We have M subscript (R of B v) equals B M_v B inverse, so if B equals exp t M_u then we get M subscript (R (exp t M_u) v) equals exp t M_u times M_v times exp of minus t M_u Differentiating with respect to t gives M subscript (R star M_u v) equals d by d t at t=0 of M_u M_v minus M_v M_u by the product rule. Therefore M subscript(R star M_u v) equals M_u bracket M_v, which equals M 2 u cross v, so R star M_u v equals 2 u cross v
Therefore R star M_u is the map which sends v to 2 u cross v. If we write u=(u_1,u_2,u_3) and v=(v_1,v_2,v_3), note that the 3-by-3 matrix 0, minus u_3, u_2, u_3, 0, minus u_1, minus u_2, u_1, 0 applied to the vector v equals the vector u_2 v_2 minus u_3 v_2, u_3 v_1 minus u_1 v_3, u_1 v_2 minus u_2 v_1, which equals u cross v so we have R star of the matrix ix, y + i z, minus y + i z, minus i x equals the 3-by-3 matrix 0, minus 2 z, 2 y, 2 z, 0, minus 2 x, minus 2 y, 2 x, 0.
This is a nontrivial example of a Lie algebra homomorphism little s u 2 to little o 3. Even though it's nontrivial, it is easy to write down: it's linear in x, y, and z.
We have this homomorphism R from SU(2) to O(3). This is not an isomorphism. For a start, it only hits the rotations, i.e. the orthogonal transformations with determinant 1 (SO(3) inside O(3)).
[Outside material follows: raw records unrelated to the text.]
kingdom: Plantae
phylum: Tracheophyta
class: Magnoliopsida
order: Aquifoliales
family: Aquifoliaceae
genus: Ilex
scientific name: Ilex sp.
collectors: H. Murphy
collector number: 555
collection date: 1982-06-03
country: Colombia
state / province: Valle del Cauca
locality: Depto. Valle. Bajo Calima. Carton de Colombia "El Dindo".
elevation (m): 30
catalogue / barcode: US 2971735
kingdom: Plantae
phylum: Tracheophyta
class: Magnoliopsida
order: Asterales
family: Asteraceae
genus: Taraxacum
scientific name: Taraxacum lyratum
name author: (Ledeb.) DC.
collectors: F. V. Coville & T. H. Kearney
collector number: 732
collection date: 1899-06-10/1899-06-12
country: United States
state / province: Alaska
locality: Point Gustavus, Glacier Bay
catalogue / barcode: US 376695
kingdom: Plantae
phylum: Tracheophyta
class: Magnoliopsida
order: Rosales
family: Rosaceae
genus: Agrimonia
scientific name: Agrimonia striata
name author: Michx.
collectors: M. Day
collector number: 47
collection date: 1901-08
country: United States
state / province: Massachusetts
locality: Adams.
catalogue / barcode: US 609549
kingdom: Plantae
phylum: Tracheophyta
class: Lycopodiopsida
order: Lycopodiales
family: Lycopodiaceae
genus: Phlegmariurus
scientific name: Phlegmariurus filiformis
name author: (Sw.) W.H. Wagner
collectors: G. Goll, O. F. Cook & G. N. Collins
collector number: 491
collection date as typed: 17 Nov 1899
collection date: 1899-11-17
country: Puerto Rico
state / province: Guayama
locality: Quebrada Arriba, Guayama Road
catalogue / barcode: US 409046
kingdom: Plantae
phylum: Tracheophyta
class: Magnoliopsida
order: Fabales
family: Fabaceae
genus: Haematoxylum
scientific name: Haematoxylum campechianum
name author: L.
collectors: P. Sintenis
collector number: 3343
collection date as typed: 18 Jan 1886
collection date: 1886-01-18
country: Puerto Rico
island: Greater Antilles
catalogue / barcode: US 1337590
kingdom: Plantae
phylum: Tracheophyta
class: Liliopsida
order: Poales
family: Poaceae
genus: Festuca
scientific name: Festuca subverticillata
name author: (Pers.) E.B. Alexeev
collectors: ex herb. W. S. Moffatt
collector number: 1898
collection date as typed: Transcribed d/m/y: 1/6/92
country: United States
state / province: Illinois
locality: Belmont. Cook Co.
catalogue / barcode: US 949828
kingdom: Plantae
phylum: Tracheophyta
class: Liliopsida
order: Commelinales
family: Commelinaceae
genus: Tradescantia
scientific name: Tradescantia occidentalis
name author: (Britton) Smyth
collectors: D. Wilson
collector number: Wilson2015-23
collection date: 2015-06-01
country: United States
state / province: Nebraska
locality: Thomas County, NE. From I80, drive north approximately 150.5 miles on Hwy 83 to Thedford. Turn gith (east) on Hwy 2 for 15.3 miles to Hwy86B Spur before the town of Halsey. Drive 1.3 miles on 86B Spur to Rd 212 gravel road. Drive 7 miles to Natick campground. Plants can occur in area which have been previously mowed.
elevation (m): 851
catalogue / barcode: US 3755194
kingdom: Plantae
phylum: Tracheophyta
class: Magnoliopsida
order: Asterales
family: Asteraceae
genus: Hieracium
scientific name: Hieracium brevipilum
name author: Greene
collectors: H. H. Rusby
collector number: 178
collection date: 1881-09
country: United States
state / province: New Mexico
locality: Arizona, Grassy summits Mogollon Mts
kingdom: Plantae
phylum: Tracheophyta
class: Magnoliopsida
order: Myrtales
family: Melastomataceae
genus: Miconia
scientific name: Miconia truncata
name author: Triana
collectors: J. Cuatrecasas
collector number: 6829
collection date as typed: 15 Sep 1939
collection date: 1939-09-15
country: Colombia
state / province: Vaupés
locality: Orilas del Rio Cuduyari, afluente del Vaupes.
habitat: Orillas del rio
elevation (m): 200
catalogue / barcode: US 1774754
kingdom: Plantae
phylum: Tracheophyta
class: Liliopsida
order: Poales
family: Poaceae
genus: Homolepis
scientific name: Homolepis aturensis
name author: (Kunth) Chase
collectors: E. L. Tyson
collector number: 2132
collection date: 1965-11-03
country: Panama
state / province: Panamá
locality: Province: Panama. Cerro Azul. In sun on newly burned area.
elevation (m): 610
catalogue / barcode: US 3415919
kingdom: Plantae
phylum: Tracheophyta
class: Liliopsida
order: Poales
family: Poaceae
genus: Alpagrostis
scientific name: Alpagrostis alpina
Even if you think of it as a map SU(2) to SO(3), it's still not an isomorphism: it is 2-to-1. For example, B and minus B both map to the same rotation: B M_v B inverse equals minus B M_v minus B inverse.
At the level of Lie algebras, R star little s u 2 to little s o 3 is an isomorphism: from the 3-by-3 matrix 0, minus 2 z, 2 y, 2 z, 0, minus 2 x, minus 2 y, 2 x, 0. we can figure out x, y and z by dividing by 2, so we know which matrix the matrix ix, y + i z, minus y + i z, minus i x to write down. That is, we have an inverse R star inverse from little s o 3 to little s u 2. However, it doesn't correspond to a Lie group homomorphism SO(3) to SU(2). This is OK because Lie's theorem about exponentiating homomorphisms only applies when the domain is simply-connected, and the group SO(3) is not simply-connected.
We constructed a homomorphism R from SU(2) to O(3). Can you see why R lands in the subset SO(3) of matrices with determinant 1?
Can you prove that little s u 2 is the set of 2-by-2 matrices X such that X transpose equals minus X and trace of X equals 0?